- **Excerpt provided**
= Beginning of Section =

When we think of a car we think, comfort, safety, functionality, and a way to get from A to B. This is the basic criteria when considering design features for the car, as we know it. However, what about the other considerations, such as the beauty, ingenious delivery of power, the ability to excite, and finally delivery of an experience to the driver that they have never experienced before, and one that they will never ever forget – This is the world of Ferrari.
Design Museum: Ferrari Under the Skin
The Design Museum exhibition Ferrari: Under the Skin features the greatest collection of Ferrari motor vehicle history that London and the UK have ever seen. This £140M stockpile of amazing design and engineering takes the visitor on a journey spanning 70 years. From its very early beginnings in 1947, with the very first Ferrari design, the 125 S, to the present day delivery with the LaFerrari Aperta which is Ferraris first hybrid, incorporating F1-derived KERS technology which gives the driver a striking performance boost.
“If you can dream it, you can do it” – Enzo Ferrari
The Ferrari story is one of design, innovation and engineering excellence. Set against the backdrop of post-war austerity, Enzo Ferrari and a small but dedicated team decided to create an elite performance vehicle whilst many were manufacturing economy vehicles and scooters. The opening section of the Design Museum exhibition charts the story of Enzo Ferrari and his remorseless drive to create the perfect driving machine for track and road.
Enzo Ferrari in Factory, 1947
Andrew Nahum, co-curator of Ferrari: Under the Skin commented: “Ferrari represents an ideal case study in design and development. Ferrari uses the subtle and often unseen techniques of automobile design, but with the utmost care and precision. The exhibition provides an insight into the history and practice of the whole private world of automotive design.”
Model resin of 348TB – The construction of the model is performed with a milling machine automatically controlled by a computer with CAD – CAM system, 1990
The exhibition offers visitors a behind the scenes look into the secretive world of car design. Original hand-drawn sketches feature next to high-tech wind tunnel models as well as beautifully crafted early wooden master models to present a survey of the manufacturing process and the relationship between form and function. Charting the varied techniques used throughout Ferrari’s history, the exhibition demonstrates how designs, and sketches are translated by sculptural techniques into the final form of a car.

= End of Section =

- **Given information**
= Beginning of Section =

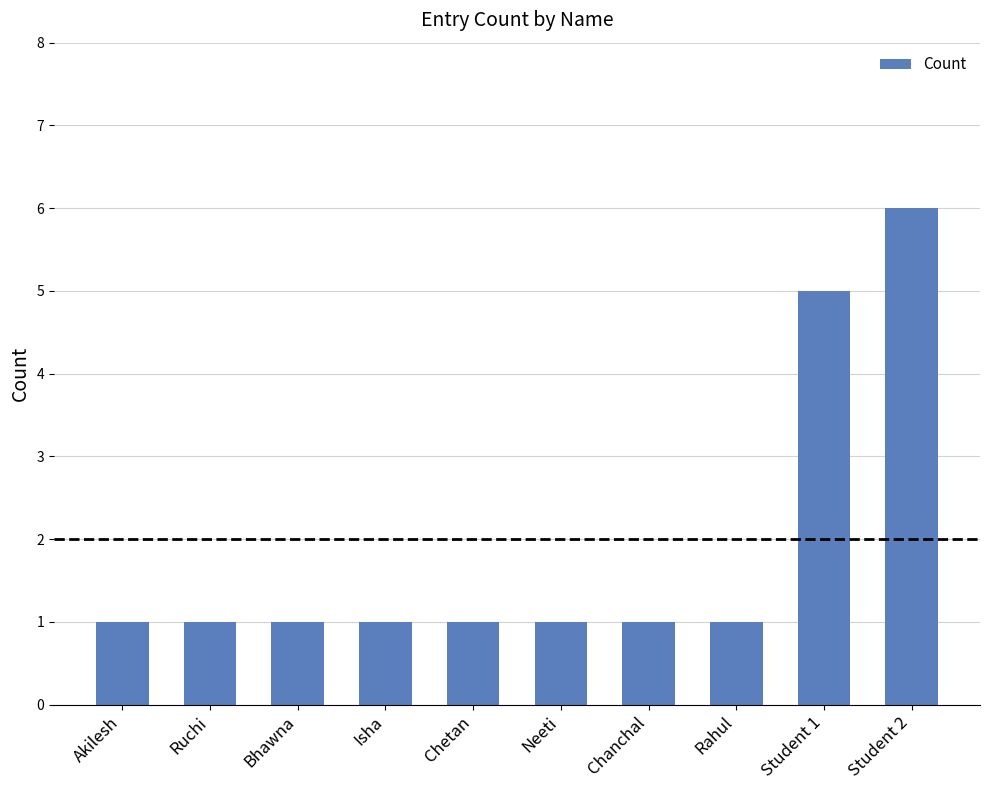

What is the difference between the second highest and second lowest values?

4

= End of Section =
= Beginning of Section =

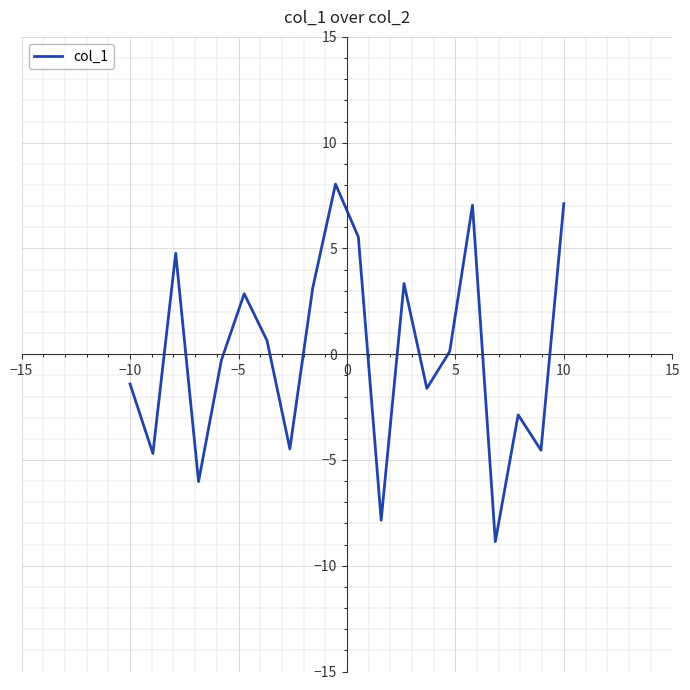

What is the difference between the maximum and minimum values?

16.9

= End of Section =

- **Work request A**
Translate this sentence from the article on the Ferrari exhibition into Spanish: "The Ferrari story is one of design, innovation and engineering excellence."
- **Work request B**
Using the article on the Ferrari exhibition, answer each question briefly:
(i) What was the very first Ferrari design, and in what year did it appear?
(ii) Who is named as co-curator of Ferrari: Under the Skin?
(iii) What value does the article give for the collection on show?
- **Work request C**
Reproduce word for word the passage of the article on the Ferrari exhibition from "Model resin of" up to and including "form of a car.".

- **Written response A**
La historia de Ferrari es una historia de diseño, innovación y excelencia en ingeniería.

- **Written response B**
(i) The 125 S, in 1947.
(ii) Andrew Nahum.
(iii) £140M.

- **Written response C**
Model resin of 348TB – The construction of the model is performed with a milling machine automatically controlled by a computer with CAD – CAM system, 1990
The exhibition offers visitors a behind the scenes look into the secretive world of car design. Original hand-drawn sketches feature next to high-tech wind tunnel models as well as beautifully crafted early wooden master models to present a survey of the manufacturing process and the relationship between form and function. Charting the varied techniques used throughout Ferrari’s history, the exhibition demonstrates how designs, and sketches are translated by sculptural techniques into the final form of a car.